# boots with narrow heels???



## Milo303 (Apr 6, 2009)

Might give the Nike and Celsius boots a shot as well as Salomon and DC


----------



## LTshredTN (Apr 14, 2009)

Milo303 said:


> Might give the Nike and Celsius boots a shot as well as Salomon and DC


thanks, i hope to be able to try on alot of boots this fall when my local shop gets in some, i just hate buying boots online then trying them, end up returning 5 pairs my luck! lol


----------



## Milo303 (Apr 6, 2009)

Ya you have the right idea by trying on a bunch of pairs first. Boots are the single most important item of your entire setup


----------



## NWBoarder (Jan 10, 2010)

My DC Scouts have a nice tight heel. I know it's different for everyone, but it's worth looking into.


----------



## linvillegorge (Jul 6, 2009)

I have a very narrow heel too and Salomon F22s are the only boots I've come across that fit and even with those I have to throw some J bars in after about 10 days riding.


----------



## buggravy (Feb 19, 2008)

Salomon has been the only brand I've found that really holds my heel in well. They've got a narrow heel, and also a material just in the heel that's soft, but also very clingy that helps as well. 32 Lashed were fairly narrow in the heel, but not as much as the Salomons I tried.


----------



## Guest (Jul 26, 2010)

DC's have narrow heels and sometimes K2's do...


----------



## LTshredTN (Apr 14, 2009)

thanks guys, i know my shop here carries, DC,32,and celsius but im hoping to try on all these thats been suggested...hoping to find some salomon F20 or F22's


----------



## snowvols (Apr 16, 2008)

In Knoxville I believe Ralph Lonz carries Salomon boots. That is if your close to Knoxville?


----------



## Fash27 (Jul 27, 2010)

i have the same problem. i have yet to find a boot that holds my heel down. ive been told that i have a slightly wide foot which causes there to be extra room in the heel area? 32s have the best heel hold but have to switch because they were just too roomy and wide up front. the salomon dialogues i bought last year were a dream when i first got them but that all went down hill after some time. i ride strictly park so i dont want something as stiff as the f22s


----------



## LTshredTN (Apr 14, 2009)

snowvols said:


> In Knoxville I believe Ralph Lonz carries Salomon boots. That is if your close to Knoxville?

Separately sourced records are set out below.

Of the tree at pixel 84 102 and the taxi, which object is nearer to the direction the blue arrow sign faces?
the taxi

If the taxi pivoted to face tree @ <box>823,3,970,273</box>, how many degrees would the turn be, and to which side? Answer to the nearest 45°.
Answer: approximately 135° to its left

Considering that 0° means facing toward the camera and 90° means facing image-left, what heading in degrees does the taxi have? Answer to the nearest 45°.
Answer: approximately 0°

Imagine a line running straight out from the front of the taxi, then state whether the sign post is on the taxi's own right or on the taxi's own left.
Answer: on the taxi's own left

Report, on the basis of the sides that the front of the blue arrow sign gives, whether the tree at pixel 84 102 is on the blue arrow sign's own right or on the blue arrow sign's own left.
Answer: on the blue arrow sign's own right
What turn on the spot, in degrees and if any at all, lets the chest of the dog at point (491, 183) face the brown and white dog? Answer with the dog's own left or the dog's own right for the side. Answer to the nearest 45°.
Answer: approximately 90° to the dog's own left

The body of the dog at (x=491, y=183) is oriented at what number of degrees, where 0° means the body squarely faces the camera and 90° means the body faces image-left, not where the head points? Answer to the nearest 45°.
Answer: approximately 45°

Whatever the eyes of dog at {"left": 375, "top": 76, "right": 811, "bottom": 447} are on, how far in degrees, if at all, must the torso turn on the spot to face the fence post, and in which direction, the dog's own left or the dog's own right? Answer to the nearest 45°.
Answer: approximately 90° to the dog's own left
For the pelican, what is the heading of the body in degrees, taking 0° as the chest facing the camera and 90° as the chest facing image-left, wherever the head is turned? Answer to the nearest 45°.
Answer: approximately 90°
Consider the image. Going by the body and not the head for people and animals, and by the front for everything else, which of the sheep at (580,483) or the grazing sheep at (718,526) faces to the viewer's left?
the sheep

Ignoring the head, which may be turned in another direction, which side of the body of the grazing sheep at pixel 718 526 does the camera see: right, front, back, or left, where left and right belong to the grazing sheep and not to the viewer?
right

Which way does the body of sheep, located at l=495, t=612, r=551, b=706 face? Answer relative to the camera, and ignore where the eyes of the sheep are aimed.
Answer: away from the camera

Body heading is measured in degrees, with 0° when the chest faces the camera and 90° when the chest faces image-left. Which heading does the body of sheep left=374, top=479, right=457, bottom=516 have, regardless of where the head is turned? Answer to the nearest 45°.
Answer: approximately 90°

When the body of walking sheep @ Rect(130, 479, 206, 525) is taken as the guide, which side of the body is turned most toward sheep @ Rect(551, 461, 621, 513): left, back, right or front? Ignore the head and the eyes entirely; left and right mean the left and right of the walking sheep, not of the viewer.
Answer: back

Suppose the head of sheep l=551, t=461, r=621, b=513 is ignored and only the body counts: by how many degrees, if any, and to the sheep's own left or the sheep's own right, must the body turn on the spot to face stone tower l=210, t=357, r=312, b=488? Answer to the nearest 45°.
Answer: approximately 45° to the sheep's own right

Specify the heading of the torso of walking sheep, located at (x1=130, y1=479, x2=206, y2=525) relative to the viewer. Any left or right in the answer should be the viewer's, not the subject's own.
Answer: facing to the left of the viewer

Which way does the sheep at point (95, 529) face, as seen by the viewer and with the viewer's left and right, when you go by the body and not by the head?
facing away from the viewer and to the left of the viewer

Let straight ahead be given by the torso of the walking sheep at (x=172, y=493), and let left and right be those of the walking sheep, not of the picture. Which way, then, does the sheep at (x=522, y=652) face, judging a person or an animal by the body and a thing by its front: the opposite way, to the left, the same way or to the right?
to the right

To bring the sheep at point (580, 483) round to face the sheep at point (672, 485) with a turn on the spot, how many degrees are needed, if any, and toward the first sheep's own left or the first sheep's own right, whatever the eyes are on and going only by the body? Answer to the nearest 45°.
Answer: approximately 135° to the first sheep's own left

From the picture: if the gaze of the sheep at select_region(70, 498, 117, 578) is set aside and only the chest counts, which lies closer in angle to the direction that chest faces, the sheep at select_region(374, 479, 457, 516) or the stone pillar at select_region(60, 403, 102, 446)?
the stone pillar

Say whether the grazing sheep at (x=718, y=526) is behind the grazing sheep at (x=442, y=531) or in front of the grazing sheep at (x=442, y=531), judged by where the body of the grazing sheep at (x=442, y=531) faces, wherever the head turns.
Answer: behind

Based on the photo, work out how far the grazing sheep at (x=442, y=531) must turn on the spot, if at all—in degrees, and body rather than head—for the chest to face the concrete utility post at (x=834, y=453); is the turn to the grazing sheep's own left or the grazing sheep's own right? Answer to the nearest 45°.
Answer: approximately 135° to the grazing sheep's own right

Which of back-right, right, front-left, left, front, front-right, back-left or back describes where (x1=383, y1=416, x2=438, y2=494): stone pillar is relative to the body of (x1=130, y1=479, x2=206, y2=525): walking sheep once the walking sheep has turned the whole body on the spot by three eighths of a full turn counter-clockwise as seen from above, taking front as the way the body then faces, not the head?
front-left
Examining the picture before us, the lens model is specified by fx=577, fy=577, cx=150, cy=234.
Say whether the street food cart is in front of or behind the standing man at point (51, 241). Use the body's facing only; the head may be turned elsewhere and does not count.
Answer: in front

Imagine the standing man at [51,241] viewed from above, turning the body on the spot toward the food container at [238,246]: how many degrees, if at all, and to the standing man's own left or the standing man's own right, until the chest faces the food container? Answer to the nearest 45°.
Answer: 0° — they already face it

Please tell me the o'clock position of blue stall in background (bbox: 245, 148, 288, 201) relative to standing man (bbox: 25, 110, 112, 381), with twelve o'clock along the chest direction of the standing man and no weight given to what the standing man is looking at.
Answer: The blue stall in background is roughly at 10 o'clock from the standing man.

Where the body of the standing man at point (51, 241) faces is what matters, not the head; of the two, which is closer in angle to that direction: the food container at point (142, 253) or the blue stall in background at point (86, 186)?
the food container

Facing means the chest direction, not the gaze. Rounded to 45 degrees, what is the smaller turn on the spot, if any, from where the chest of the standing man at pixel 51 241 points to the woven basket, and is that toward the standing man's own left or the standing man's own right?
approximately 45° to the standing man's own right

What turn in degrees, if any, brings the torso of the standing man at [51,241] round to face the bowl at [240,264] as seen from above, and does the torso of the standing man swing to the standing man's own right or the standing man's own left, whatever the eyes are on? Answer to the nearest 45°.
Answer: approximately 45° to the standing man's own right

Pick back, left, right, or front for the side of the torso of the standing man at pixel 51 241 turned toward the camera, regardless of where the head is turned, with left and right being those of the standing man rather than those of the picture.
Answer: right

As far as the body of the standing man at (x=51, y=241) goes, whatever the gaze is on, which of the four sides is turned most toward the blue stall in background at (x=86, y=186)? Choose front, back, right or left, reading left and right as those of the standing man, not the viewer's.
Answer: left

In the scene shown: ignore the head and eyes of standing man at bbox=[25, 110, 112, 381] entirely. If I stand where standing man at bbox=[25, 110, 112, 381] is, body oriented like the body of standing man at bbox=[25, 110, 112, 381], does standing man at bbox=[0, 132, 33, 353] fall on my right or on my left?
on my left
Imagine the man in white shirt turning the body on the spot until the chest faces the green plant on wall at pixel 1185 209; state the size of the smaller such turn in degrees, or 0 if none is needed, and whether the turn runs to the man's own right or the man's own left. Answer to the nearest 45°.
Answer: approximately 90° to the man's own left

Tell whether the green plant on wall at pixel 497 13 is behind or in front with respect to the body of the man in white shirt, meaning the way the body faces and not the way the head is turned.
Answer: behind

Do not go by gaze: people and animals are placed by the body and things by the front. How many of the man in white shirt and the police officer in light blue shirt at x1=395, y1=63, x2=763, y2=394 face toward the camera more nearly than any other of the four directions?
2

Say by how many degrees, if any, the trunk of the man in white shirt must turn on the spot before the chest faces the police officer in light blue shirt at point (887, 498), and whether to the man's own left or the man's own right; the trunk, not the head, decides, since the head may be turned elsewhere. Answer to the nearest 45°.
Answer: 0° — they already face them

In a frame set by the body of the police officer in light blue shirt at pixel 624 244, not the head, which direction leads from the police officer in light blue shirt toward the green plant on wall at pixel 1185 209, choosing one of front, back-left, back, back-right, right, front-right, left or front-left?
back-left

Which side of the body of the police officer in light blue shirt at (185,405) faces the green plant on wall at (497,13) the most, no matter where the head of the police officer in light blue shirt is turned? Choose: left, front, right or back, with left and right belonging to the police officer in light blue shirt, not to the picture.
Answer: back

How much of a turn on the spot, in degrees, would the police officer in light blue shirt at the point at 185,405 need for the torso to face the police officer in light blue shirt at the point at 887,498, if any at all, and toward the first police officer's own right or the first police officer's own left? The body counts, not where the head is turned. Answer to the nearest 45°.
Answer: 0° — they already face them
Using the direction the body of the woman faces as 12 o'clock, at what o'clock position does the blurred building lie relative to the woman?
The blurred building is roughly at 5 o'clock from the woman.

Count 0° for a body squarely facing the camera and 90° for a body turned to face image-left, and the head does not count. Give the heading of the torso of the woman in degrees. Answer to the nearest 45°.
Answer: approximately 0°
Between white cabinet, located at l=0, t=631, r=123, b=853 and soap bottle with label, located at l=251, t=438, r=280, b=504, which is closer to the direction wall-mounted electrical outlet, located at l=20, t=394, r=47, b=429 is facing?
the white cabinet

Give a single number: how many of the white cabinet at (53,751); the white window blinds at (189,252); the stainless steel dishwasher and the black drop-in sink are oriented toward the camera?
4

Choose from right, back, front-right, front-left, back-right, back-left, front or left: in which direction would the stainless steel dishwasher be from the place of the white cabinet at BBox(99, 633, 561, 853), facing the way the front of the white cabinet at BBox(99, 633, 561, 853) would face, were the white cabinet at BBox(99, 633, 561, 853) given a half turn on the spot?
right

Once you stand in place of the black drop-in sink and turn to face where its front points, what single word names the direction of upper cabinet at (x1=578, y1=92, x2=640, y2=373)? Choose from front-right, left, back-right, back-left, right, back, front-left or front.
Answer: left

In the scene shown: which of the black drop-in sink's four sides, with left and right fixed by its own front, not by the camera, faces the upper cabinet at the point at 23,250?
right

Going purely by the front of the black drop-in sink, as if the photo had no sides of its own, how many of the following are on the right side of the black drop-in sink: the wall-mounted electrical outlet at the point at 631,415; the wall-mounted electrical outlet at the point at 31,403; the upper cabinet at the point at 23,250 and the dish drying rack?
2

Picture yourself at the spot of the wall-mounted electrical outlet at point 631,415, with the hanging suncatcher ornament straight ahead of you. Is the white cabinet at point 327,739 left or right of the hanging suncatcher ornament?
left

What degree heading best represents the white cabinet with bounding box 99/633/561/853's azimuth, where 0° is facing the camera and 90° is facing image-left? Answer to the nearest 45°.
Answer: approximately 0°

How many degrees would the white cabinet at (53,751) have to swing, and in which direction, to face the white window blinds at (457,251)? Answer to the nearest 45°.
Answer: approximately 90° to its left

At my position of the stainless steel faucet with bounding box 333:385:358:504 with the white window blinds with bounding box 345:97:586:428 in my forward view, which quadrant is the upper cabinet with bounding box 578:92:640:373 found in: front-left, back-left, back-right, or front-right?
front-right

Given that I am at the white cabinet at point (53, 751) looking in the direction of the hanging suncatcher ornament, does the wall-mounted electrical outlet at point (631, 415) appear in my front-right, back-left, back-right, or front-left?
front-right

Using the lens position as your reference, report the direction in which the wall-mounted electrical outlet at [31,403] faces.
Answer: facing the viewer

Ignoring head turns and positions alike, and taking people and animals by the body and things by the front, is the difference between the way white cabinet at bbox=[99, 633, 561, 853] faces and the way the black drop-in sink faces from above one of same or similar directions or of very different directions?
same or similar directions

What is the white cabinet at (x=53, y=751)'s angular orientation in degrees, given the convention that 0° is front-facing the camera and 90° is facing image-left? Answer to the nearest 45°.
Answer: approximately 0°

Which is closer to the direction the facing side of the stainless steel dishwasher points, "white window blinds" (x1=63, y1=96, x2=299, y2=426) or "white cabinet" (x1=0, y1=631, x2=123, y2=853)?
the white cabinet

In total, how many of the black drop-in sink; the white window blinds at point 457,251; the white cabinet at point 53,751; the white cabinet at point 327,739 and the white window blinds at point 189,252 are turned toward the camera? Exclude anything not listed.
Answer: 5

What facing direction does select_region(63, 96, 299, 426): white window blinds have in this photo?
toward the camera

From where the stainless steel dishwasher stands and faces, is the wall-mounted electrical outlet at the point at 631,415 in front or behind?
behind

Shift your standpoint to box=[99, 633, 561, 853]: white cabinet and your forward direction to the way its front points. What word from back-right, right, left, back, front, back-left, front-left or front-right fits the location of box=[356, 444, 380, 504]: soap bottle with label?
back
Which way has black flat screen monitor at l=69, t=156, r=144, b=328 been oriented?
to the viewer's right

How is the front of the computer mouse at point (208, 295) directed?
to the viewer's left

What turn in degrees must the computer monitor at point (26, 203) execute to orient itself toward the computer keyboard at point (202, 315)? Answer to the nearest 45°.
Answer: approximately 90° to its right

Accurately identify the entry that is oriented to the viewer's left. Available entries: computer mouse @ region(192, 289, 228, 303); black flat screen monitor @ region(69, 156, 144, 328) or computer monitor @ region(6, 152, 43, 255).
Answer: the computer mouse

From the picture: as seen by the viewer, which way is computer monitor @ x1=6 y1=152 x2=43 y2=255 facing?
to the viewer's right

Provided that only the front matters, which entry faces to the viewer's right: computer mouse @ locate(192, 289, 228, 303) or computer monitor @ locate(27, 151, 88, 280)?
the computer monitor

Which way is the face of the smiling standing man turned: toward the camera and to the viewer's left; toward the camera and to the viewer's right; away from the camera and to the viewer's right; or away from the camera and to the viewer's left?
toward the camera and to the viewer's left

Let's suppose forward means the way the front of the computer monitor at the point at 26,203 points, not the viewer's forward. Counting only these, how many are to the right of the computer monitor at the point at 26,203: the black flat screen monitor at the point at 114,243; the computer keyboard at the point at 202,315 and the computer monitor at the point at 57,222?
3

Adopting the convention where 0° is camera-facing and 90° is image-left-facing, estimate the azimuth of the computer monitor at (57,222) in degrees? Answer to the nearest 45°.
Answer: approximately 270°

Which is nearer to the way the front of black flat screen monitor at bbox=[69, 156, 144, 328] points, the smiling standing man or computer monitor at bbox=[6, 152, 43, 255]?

thanks, yeah im about 1hr 20min. from knoxville.... whats the name of the shop and where? i remember seeing "the board shop" there somewhere i think


----------



## snowvols (Apr 16, 2008)

The board room is on Kingston Pike close to Beardon Hills. Ralph Lonz is off Ray Mears Blvd. Home Page

Their page is garbage but it is a decent shop. The board room doesnt have Salomon but the owner Nathan is super cool and when I lived in Knoxville thats where I always went. It's a cool shop just to hang out in.


----------



## linvillegorge (Jul 6, 2009)

Fash27 said:


> i dont want something as stiff as the f22s


The F22s are pretty stiff out of the box, but man they break in nice. I've got about 70 days on mine now and they're about perfect. I think I'll probably get 150 days out of these boots. When they do wear out, I have another pair in the closet still in the box! What I may do this upcoming season is use my broken in ones as my freestyle boot and the new ones as my freeride boot.

Look into the F20s. I think they have a similar fit, but are softer out of the box.


----------



## Fash27 (Jul 27, 2010)

linvillegorge said:


> Look into the F20s. I think they have a similar fit, but are softer out of the box.


good stufd man, ill deff have to look into them this year. thanks.


----------



## LTshredTN (Apr 14, 2009)

thanks for the info everyone...guess ill be lookin for some salomon 
F22s & F20s and maybe some DC's to try on this fall


----------